Text (Pre-)Processing


Normalize words in text that have been split across lines by a hyphen for visual consistency (aka hyphenated) by joining the pieces back together, sans hyphen and whitespace.


Normalize all “fancy” single- and double-quotation marks in text to just the basic ASCII equivalents.


Normalize repeating characters in text by truncating their number of consecutive repetitions to maxn.


Normalize unicode characters in text into canonical forms.


Replace all contiguous zero-width spaces with an empty string, line-breaking spaces with a single newline, and non-breaking spaces with a single space, then strip any leading/trailing whitespace.


Remove accents from any accented unicode characters in text, either by replacing them with ASCII equivalents or removing them entirely.


Remove punctuation from text by replacing all instances of marks with whitespace.


Replace all currency symbols in text with replace_with.


Replace all email addresses in text with replace_with.


Replace all emoji and pictographs in text with replace_with.


Replace all hashtags in text with replace_with.


Replace all numbers in text with replace_with.


Replace all phone numbers in text with replace_with.


Replace all URLs in text with replace_with.
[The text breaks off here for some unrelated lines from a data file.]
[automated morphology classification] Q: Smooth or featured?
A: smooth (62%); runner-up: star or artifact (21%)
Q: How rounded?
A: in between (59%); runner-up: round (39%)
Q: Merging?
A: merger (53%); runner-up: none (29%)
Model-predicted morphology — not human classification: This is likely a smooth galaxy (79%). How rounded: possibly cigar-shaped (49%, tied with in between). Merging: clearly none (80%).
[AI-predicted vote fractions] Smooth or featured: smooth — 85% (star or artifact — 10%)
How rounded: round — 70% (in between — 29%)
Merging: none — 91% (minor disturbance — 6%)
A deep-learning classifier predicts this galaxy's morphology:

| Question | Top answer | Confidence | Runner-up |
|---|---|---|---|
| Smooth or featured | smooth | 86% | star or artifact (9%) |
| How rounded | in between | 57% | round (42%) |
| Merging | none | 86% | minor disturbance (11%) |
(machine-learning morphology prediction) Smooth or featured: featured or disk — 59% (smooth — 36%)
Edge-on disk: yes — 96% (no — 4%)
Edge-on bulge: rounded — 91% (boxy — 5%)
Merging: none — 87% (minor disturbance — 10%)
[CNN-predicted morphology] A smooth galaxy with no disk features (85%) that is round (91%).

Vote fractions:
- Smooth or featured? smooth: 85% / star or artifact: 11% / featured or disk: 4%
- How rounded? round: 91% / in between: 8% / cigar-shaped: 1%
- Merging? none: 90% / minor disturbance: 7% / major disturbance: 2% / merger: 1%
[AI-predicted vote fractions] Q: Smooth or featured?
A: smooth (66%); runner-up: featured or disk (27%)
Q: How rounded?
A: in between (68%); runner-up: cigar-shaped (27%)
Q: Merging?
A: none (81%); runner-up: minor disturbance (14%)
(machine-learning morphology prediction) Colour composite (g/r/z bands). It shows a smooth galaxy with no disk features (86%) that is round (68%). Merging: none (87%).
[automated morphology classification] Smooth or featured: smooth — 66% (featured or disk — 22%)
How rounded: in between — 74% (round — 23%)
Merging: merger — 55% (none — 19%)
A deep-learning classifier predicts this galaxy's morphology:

Replace all user handles in text with replace_with.


textacy.preprocessing.normalize: Normalize aspects of raw text that may vary in problematic ways.

textacy.preprocessing.normalize.normalize_hyphenated_words(text: str)str[source]
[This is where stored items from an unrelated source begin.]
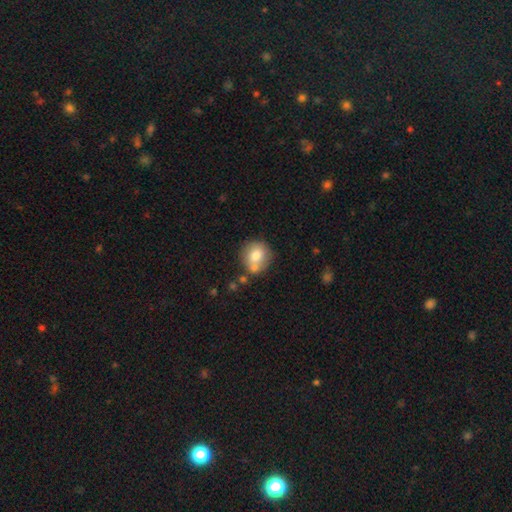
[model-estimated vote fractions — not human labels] Overall: smooth (74%). How rounded: round (85%). Merging: none (58%; merger 23%).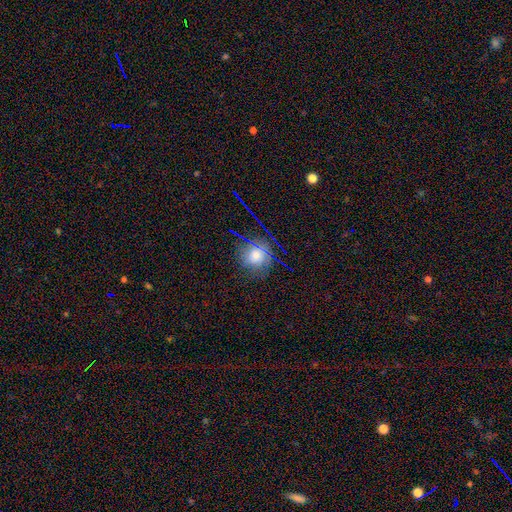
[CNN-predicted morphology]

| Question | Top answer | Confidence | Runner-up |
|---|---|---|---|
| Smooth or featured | smooth | 60% | star or artifact (27%) |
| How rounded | round | 86% | in between (13%) |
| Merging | none | 80% | minor disturbance (13%) |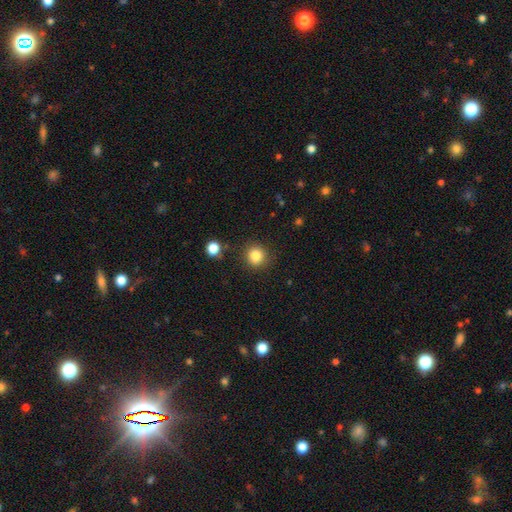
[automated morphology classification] Overall: smooth (84%). How rounded: round (91%). Merging: none (86%).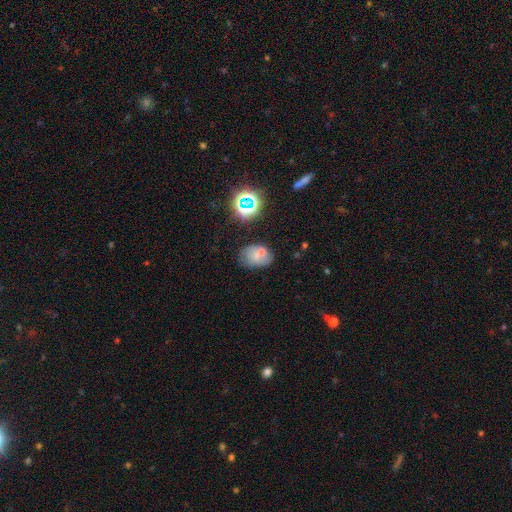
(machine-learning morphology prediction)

Normalize words in text that have been split across lines by a hyphen for visual consistency (aka hyphenated) by joining the pieces back together, sans hyphen and whitespace.

textacy.preprocessing.normalize.normalize_quotation_marks(text: str)str[source]

Normalize all “fancy” single- and double-quotation marks in text to just the basic ASCII equivalents. Note that this will also normalize fancy apostrophes, which are typically represented as single quotation marks.

textacy.preprocessing.normalize.normalize_repeating_chars(text: str, *, chars: str, maxn: int = 1)str[source]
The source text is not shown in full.